Statistical inference and mechanistic understanding of Horizontal Gene Transfer in Microbial Communities

Paulina M. Paiz
9 min readDec 21, 2023

Introduction

A significant portion of bacterial genomes is acquired not through inheritance but through horizontal gene transfer (HGT). This process involves the exchange of genetic material between non-parental organisms as a strategy to achieve environmental adaptation and survival. One of the significant concerns regarding HGT in the biomedical community is that it enables the acquisition of antibiotic resistance. Understanding the mechanisms by which bacteria engage in HGT as well as exploring the analytical tools that help scientists detect HGT offers a unique lens through which to view microbial evolution.

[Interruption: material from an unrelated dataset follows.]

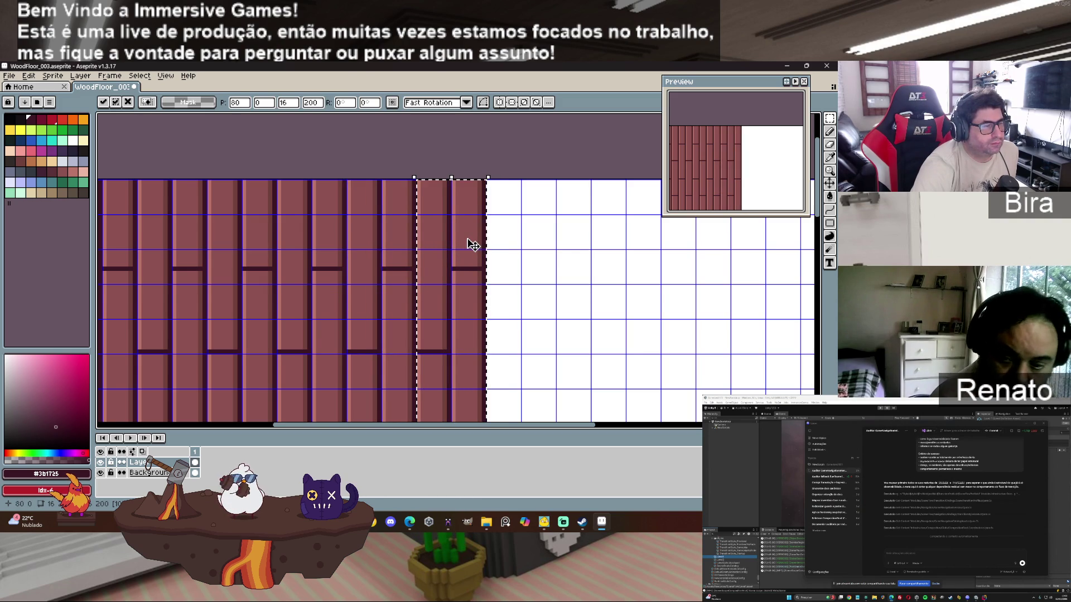
pyautogui.moveTo(471, 237)
pyautogui.mouseDown()
pyautogui.moveTo(554, 239)
pyautogui.moveTo(541, 240)
pyautogui.mouseUp()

Mechanisms of Horizontal Gene Transfer

The three primary mechanisms by which microbes engage in HGT are transformation, conjugation, and transduction. Transformation occurs when bacteria uptake foreign DNA, such as that secreted by nearby cells, from the environment. In 1928, Griffith showed that a non-virulent strain of Streptococcus pneumoniae could be transformed into a virulent strain by exposure to heat-killed virulent bacteria, suggesting that some “transforming principle” allowed bacteria to develop pathogenicity. Transduction involves the transfer of DNA during viral replication and it is facilitated by bacteriophages. The amount of genetic material that can be transfected is limited by the size of the viral plasmid but it is usually around 10,000 bases. On top of this, phages can encode proteins that facilitate the introduction of foreign DNA into the receptor bacterial cell. Finally, conjugation happens through direct physical contact between donor and recipient cells. It is often facilitated by a conjugative plasmid, a type of mobile genetic element that contains transfer genes. Encoding these genes allows the donor cell to attract and connect to the cytoplasm of the receptor cell by forming a tube-like structure called a pilus.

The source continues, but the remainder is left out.